Prior to arrival, I had been warned on three separate occasions about how little there is to do in Vientiane, the implication being that a stay there should be as brief as humanely possible.
I found, however, that two nights in Laos’ charming capital, was a great way to learn more about the laid-back, beautiful country.
A 15 minute walk from the city centre, my visit to COPE (on Khou Vieng Road) proved to be a very moving, informative and powerful experience.
The centre is the main source of artificial limbs, walking aids and wheelchairs in Laos. But it is also a tribute to Laos’ unideal title of “most heavily bombed country per capita”. As I learnt, about 80 million of the 270 million bombs dropped on Laos (Vietnam War spillover) failed to explode.
So, the visitor centre educates about the dangers of and recovery from the cluster bombs that still occupy much of the country. 30% of those that COPE helps are victims of these bombs exploding (many poor, rural villagers try and make a living from collecting scrap metal, putting them at risk).
I knew little about any of this history, so found it particularly interesting, though, obviously, distressing. Though small, the centre was well organised and the staff were happy to help. As well as a main room, there’s a cinema-type section with various documentaries on UXOs (unexploded bombs) and the many countries suffering because of their usage in war.
The stories of young, innocent people suffering because of war’s consequences were genuinely heartbreaking.
The exhibitions also contained explanations of the services COPE provides: from prosthetics to therapy, all the while covering all costs for rural families that can’t afford help.
If a relatively cold-hearted cynic like me could be so touched by the horrors, the stories and the much needed help, then I don’t doubt that anyone would be. These examples illustrate the amazing work much better than I can:
Entry was free, which I think is misguided. Anyone knowledgeable about COPE would happily pay a few pounds, at least, to assist in fundraising efforts. But the gift shop and cafe on site are a good way of helping, since all proceeds go to COPE’s work.
Overall, a great use of two hours and an even better cause.
After a fab lunch at Lao Kitchen, a sunset by the river and a browse in the nearby night market, it was time for another meal and another great organisation.
Makphet is a restaurant in Vientiane (#78, Ban Inpeng Vat Chanh Tha) run by the charity Friends International.
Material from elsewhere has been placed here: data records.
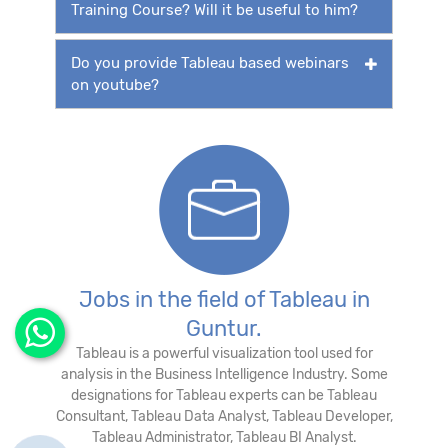
Training Course? Will it be useful to him?
Do you provide Tableau based webinars
on youtube?
Jobs in the field of Tableau in
Guntur.
Tableau is a powerful visualization tool used for
analysis in the Business Intelligence Industry. Some
designations for Tableau experts can be Tableau
Consultant, Tableau Data Analyst, Tableau Developer,
Tableau Administrator, Tableau BI Analyst.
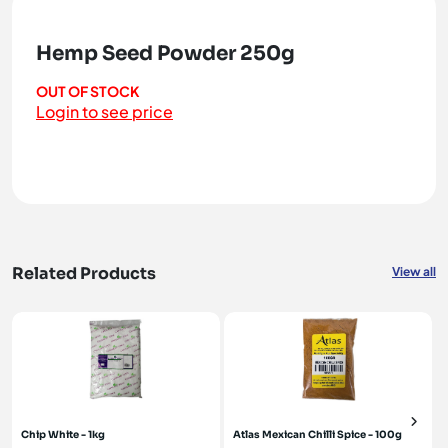
Hemp Seed Powder 250g
OUT OF STOCK
Login to see price
Related Products
View all
Chip White - 1kg
Atlas Mexican Chilli Spice - 100g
It aims to help former street youth and those from marginalised groups by developing their skills in the hospitality industry.
This translates to providing them with on-the-job training (they work as waiters etc), education and support for their future goals.
It doesn’t hurt either that the restaurant is set in a charming French-style villa and that all its profits go to the cause.
It’s also a growing chain, present in Sihanoukville, Siem Reap and Phnom Penh (Cambodia).
It’s slightly pricier than many restaurants in the area (mains are approx 50-60,000 Kip, which is £5ish), but the menu is extensive and most dishes on it looked very tempting.
My friend and I opted for the ‘smoky eggplant dip’ to share for starters. The flavours were undeniably more smoky than eggplant-y, but it was chunky, home-made and very tasty.
My generously portioned main course was ‘curried mushroom and coconut soup with peanuts and rice noodles’. It was pretty spicy, pretty filling and just plain pretty to look at. (You dunk and disperse the noodle bundles into the soup, fyi.)
The service was a little hesitant but extremely well-meaning and friendly. For under £15, the tasty meal for two left us satisfied both physically and emotionally (yep, I just cringed at myself).
It’s definitely worth checking out, as is COPE. Both organisations are both simple, unpretentious and very sweet.